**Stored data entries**
= = = =

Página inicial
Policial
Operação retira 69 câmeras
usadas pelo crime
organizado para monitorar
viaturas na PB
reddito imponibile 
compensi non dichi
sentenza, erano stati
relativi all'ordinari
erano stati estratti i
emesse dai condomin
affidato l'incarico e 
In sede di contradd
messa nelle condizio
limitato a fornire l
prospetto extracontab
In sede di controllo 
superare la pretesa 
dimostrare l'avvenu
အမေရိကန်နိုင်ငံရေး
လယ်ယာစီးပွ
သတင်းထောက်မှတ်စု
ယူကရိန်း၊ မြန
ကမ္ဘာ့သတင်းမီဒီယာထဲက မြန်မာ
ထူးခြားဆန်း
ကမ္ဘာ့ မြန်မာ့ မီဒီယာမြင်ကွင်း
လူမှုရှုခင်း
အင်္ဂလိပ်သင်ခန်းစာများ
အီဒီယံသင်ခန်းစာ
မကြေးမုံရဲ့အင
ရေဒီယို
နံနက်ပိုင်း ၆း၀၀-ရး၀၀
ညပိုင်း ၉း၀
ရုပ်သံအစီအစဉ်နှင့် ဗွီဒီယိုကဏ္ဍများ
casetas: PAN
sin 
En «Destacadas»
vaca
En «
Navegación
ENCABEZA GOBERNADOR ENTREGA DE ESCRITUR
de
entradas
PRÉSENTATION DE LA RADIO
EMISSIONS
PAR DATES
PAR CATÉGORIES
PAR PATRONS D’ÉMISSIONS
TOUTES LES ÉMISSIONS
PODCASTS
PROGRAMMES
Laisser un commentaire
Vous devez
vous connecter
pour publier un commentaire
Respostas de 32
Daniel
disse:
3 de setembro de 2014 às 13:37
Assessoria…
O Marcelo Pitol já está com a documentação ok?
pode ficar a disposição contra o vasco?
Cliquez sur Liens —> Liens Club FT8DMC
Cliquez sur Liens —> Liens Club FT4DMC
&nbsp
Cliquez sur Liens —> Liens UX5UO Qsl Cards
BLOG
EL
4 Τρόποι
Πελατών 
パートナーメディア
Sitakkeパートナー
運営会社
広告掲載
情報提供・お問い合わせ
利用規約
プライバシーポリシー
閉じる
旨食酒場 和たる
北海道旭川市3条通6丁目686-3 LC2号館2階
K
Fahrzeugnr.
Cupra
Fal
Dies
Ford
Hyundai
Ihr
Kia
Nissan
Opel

= = = =

In the records above, find each line that mentions the string "Club", then copy it.

Cliquez sur Liens —> Liens Club FT8DMC
Cliquez sur Liens —> Liens Club FT4DMC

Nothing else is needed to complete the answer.